Ce genre d'aura appartenait d'ordinaire à des femmes bien nées, issues de familles prestigieuses, mais les dossiers montraient que Tante Jiang était une mère célibataire qui survivait tant bien que mal avec un petit commerce.
Pas tout à fait ce qu'avait imaginé Xia Lin.
Peu importe. C'était une bonne chose.
Ça voulait dire que Tante Jiang serait probablement facile à aborder.
Elle semblait du genre de parent qui fait confiance à la parole du conseiller.
Et elle a gobé chaque morceau de la description de Su Bai par Xia Lin.

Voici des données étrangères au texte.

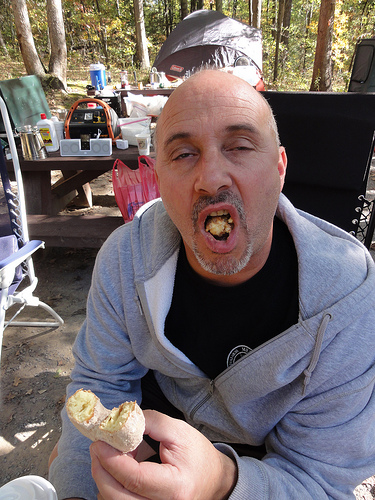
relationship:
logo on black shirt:
[225, 343, 253, 366] [166, 235, 321, 367]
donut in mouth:
[205, 217, 229, 236] [200, 203, 239, 249]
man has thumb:
[48, 68, 374, 500] [142, 406, 188, 445]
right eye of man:
[162, 142, 200, 163] [48, 68, 374, 500]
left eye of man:
[224, 139, 254, 152] [84, 68, 374, 309]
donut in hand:
[67, 376, 157, 460] [88, 409, 227, 499]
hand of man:
[88, 409, 227, 499] [48, 68, 374, 500]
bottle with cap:
[35, 112, 60, 154] [38, 112, 46, 122]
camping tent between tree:
[150, 8, 264, 84] [131, 0, 150, 67]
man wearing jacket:
[48, 68, 374, 500] [48, 193, 372, 497]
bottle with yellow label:
[36, 112, 59, 152] [38, 128, 52, 146]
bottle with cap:
[36, 112, 59, 152] [40, 113, 46, 120]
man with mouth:
[48, 68, 374, 500] [189, 197, 257, 254]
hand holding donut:
[88, 409, 227, 499] [65, 393, 150, 447]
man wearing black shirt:
[48, 68, 374, 500] [164, 208, 300, 379]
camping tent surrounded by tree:
[150, 8, 264, 84] [8, 2, 68, 79]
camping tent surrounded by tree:
[150, 8, 264, 84] [128, 2, 151, 67]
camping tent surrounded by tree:
[150, 8, 264, 84] [271, 3, 292, 88]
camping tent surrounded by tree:
[150, 8, 264, 84] [310, 2, 336, 89]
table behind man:
[3, 118, 166, 218] [55, 58, 373, 438]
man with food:
[48, 68, 374, 500] [203, 216, 235, 238]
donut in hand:
[65, 386, 146, 456] [86, 405, 234, 497]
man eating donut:
[48, 68, 374, 500] [65, 386, 146, 456]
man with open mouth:
[48, 68, 374, 500] [195, 200, 240, 253]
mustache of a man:
[189, 191, 245, 237] [48, 68, 374, 500]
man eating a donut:
[48, 68, 374, 500] [57, 385, 147, 449]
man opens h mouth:
[105, 78, 363, 354] [196, 201, 238, 252]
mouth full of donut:
[196, 201, 238, 252] [205, 217, 232, 236]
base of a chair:
[1, 93, 63, 343] [0, 93, 63, 355]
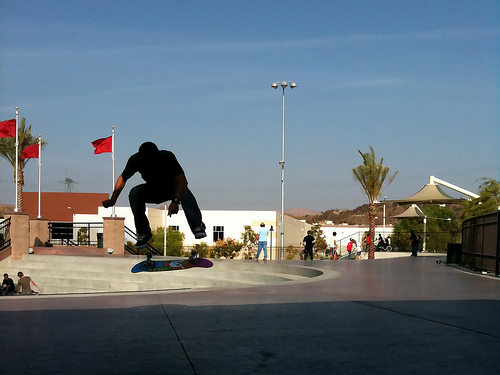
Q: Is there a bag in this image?
A: No, there are no bags.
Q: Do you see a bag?
A: No, there are no bags.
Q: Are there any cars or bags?
A: No, there are no bags or cars.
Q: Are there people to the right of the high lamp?
A: Yes, there are people to the right of the lamp.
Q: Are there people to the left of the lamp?
A: No, the people are to the right of the lamp.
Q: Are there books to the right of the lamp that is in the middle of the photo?
A: No, there are people to the right of the lamp.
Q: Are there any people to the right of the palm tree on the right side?
A: Yes, there are people to the right of the palm.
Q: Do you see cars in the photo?
A: No, there are no cars.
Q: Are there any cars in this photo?
A: No, there are no cars.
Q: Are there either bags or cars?
A: No, there are no cars or bags.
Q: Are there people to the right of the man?
A: Yes, there are people to the right of the man.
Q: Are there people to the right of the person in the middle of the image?
A: Yes, there are people to the right of the man.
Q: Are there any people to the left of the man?
A: No, the people are to the right of the man.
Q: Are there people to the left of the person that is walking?
A: No, the people are to the right of the man.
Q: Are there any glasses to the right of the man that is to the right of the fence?
A: No, there are people to the right of the man.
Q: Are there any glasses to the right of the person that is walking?
A: No, there are people to the right of the man.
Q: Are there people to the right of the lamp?
A: Yes, there are people to the right of the lamp.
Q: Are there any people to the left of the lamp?
A: No, the people are to the right of the lamp.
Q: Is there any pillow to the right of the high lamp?
A: No, there are people to the right of the lamp.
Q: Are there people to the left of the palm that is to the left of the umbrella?
A: Yes, there are people to the left of the palm.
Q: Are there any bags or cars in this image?
A: No, there are no cars or bags.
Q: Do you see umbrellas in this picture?
A: Yes, there is an umbrella.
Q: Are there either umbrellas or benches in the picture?
A: Yes, there is an umbrella.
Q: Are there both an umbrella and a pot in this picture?
A: No, there is an umbrella but no pots.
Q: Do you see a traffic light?
A: No, there are no traffic lights.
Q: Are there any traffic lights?
A: No, there are no traffic lights.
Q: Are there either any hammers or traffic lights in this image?
A: No, there are no traffic lights or hammers.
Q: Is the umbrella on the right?
A: Yes, the umbrella is on the right of the image.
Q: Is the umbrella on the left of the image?
A: No, the umbrella is on the right of the image.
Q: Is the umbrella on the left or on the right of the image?
A: The umbrella is on the right of the image.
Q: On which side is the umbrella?
A: The umbrella is on the right of the image.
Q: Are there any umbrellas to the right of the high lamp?
A: Yes, there is an umbrella to the right of the lamp.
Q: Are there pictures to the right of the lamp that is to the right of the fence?
A: No, there is an umbrella to the right of the lamp.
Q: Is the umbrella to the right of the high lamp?
A: Yes, the umbrella is to the right of the lamp.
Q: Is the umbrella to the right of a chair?
A: No, the umbrella is to the right of the lamp.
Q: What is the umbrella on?
A: The umbrella is on the pole.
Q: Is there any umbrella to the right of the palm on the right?
A: Yes, there is an umbrella to the right of the palm tree.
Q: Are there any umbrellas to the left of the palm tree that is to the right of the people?
A: No, the umbrella is to the right of the palm.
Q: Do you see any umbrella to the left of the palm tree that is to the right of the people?
A: No, the umbrella is to the right of the palm.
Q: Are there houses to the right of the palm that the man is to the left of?
A: No, there is an umbrella to the right of the palm tree.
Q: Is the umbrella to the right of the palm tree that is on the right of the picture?
A: Yes, the umbrella is to the right of the palm.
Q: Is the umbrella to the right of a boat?
A: No, the umbrella is to the right of the palm.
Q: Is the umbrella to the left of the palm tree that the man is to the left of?
A: No, the umbrella is to the right of the palm.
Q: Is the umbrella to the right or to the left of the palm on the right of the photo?
A: The umbrella is to the right of the palm.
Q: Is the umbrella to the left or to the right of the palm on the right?
A: The umbrella is to the right of the palm.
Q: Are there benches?
A: No, there are no benches.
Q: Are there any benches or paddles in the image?
A: No, there are no benches or paddles.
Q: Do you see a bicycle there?
A: No, there are no bicycles.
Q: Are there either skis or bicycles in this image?
A: No, there are no bicycles or skis.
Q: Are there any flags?
A: Yes, there is a flag.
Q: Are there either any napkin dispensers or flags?
A: Yes, there is a flag.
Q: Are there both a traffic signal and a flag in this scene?
A: No, there is a flag but no traffic lights.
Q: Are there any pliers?
A: No, there are no pliers.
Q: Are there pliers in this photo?
A: No, there are no pliers.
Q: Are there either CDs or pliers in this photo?
A: No, there are no pliers or cds.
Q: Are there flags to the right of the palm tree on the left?
A: Yes, there is a flag to the right of the palm tree.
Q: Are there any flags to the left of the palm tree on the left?
A: No, the flag is to the right of the palm tree.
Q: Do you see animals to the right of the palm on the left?
A: No, there is a flag to the right of the palm tree.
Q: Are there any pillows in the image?
A: No, there are no pillows.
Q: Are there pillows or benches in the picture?
A: No, there are no pillows or benches.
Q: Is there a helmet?
A: No, there are no helmets.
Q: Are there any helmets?
A: No, there are no helmets.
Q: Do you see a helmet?
A: No, there are no helmets.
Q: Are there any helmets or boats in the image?
A: No, there are no helmets or boats.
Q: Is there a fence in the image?
A: Yes, there is a fence.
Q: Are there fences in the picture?
A: Yes, there is a fence.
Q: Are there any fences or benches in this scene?
A: Yes, there is a fence.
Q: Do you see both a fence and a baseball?
A: No, there is a fence but no baseballs.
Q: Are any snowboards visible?
A: No, there are no snowboards.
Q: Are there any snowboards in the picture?
A: No, there are no snowboards.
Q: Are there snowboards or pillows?
A: No, there are no snowboards or pillows.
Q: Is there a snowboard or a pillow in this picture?
A: No, there are no snowboards or pillows.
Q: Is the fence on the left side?
A: Yes, the fence is on the left of the image.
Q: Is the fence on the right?
A: No, the fence is on the left of the image.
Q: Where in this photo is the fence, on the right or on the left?
A: The fence is on the left of the image.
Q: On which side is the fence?
A: The fence is on the left of the image.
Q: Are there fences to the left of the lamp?
A: Yes, there is a fence to the left of the lamp.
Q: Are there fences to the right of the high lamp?
A: No, the fence is to the left of the lamp.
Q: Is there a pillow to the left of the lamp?
A: No, there is a fence to the left of the lamp.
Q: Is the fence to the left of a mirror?
A: No, the fence is to the left of a lamp.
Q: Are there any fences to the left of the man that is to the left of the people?
A: Yes, there is a fence to the left of the man.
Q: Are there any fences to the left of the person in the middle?
A: Yes, there is a fence to the left of the man.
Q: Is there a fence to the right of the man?
A: No, the fence is to the left of the man.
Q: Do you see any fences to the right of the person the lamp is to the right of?
A: No, the fence is to the left of the man.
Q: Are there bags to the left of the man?
A: No, there is a fence to the left of the man.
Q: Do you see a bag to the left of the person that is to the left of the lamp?
A: No, there is a fence to the left of the man.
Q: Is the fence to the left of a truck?
A: No, the fence is to the left of a man.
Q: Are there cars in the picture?
A: No, there are no cars.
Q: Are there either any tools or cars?
A: No, there are no cars or tools.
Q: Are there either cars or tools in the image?
A: No, there are no cars or tools.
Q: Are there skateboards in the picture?
A: Yes, there is a skateboard.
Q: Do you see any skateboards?
A: Yes, there is a skateboard.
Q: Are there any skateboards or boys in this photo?
A: Yes, there is a skateboard.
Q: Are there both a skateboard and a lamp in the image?
A: Yes, there are both a skateboard and a lamp.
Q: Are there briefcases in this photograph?
A: No, there are no briefcases.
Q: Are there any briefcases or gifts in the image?
A: No, there are no briefcases or gifts.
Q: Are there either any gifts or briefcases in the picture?
A: No, there are no briefcases or gifts.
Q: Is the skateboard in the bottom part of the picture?
A: Yes, the skateboard is in the bottom of the image.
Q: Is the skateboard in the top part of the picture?
A: No, the skateboard is in the bottom of the image.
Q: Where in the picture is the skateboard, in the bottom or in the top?
A: The skateboard is in the bottom of the image.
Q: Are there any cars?
A: No, there are no cars.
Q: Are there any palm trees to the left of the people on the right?
A: Yes, there is a palm tree to the left of the people.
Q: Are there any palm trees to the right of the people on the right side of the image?
A: No, the palm tree is to the left of the people.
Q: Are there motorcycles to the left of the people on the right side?
A: No, there is a palm tree to the left of the people.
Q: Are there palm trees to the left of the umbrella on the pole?
A: Yes, there is a palm tree to the left of the umbrella.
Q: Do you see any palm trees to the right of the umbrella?
A: No, the palm tree is to the left of the umbrella.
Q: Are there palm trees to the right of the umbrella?
A: No, the palm tree is to the left of the umbrella.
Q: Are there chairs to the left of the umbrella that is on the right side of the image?
A: No, there is a palm tree to the left of the umbrella.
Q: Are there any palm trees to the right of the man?
A: Yes, there is a palm tree to the right of the man.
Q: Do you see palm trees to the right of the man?
A: Yes, there is a palm tree to the right of the man.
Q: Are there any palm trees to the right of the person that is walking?
A: Yes, there is a palm tree to the right of the man.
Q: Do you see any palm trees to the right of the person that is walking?
A: Yes, there is a palm tree to the right of the man.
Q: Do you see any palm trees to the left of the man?
A: No, the palm tree is to the right of the man.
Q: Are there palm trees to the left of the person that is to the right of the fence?
A: No, the palm tree is to the right of the man.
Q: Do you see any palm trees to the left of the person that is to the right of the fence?
A: No, the palm tree is to the right of the man.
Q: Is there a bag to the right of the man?
A: No, there is a palm tree to the right of the man.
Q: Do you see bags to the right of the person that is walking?
A: No, there is a palm tree to the right of the man.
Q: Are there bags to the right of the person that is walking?
A: No, there is a palm tree to the right of the man.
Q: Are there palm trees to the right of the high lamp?
A: Yes, there is a palm tree to the right of the lamp.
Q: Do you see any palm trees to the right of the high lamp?
A: Yes, there is a palm tree to the right of the lamp.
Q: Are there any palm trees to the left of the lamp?
A: No, the palm tree is to the right of the lamp.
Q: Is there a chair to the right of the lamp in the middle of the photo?
A: No, there is a palm tree to the right of the lamp.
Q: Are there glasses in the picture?
A: No, there are no glasses.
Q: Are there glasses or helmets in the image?
A: No, there are no glasses or helmets.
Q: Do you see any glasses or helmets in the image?
A: No, there are no glasses or helmets.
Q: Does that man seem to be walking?
A: Yes, the man is walking.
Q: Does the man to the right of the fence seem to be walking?
A: Yes, the man is walking.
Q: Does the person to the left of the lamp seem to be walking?
A: Yes, the man is walking.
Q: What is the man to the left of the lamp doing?
A: The man is walking.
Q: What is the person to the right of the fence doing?
A: The man is walking.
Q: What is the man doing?
A: The man is walking.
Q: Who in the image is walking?
A: The man is walking.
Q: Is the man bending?
A: No, the man is walking.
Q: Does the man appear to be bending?
A: No, the man is walking.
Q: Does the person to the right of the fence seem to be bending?
A: No, the man is walking.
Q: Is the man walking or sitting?
A: The man is walking.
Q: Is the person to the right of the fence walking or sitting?
A: The man is walking.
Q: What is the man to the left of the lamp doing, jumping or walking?
A: The man is walking.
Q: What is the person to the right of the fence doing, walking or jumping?
A: The man is walking.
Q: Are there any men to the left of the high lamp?
A: Yes, there is a man to the left of the lamp.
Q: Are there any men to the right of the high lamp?
A: No, the man is to the left of the lamp.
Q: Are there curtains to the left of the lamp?
A: No, there is a man to the left of the lamp.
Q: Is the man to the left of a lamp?
A: Yes, the man is to the left of a lamp.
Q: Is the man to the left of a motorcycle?
A: No, the man is to the left of a lamp.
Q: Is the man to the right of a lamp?
A: No, the man is to the left of a lamp.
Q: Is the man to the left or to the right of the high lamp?
A: The man is to the left of the lamp.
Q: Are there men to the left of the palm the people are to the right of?
A: Yes, there is a man to the left of the palm tree.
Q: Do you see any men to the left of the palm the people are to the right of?
A: Yes, there is a man to the left of the palm tree.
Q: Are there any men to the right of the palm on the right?
A: No, the man is to the left of the palm tree.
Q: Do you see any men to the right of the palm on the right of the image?
A: No, the man is to the left of the palm tree.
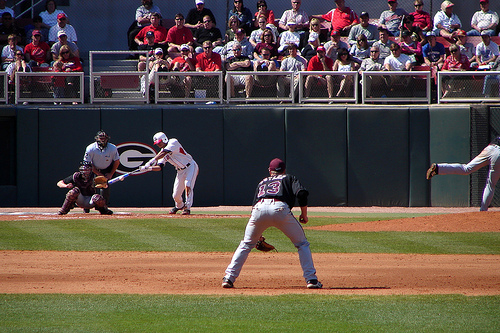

En réalité, Xia Lin bluffait à mort.
Aller en cours à l'heure ? Il en avait séché plein — mais toutes les signatures requises étaient là, et selon les retours de ses profs, il avait rendu devoirs et projets dans les temps.
Se balader en voiture de luxe avec sa petite sœur tous les jours ? Ça comptait comme un « rythme de vie régulier », non ?
Et ce genre de sport ? C'était quand même du sport !
Ouais, zéro faille là-dedans.
Vu sous cet angle, le portrait de Su Bai par Xia Lin était honnête et droit.
Su Bai avait raison — Su Bai ne déconnait pas.
« Au fait, Conseillère Xia, vous n'auriez pas appelé à l'improviste s'il n'y avait pas quelque chose d'important à discuter. »
Comme prévu, Tante Jiang sentit l'intention sous-jacente de Xia Lin.
Saisissant l'opportunité, Xia Lin orienta la conversation vers le point principal…
Et déroula l'explication préparée dans son intégralité.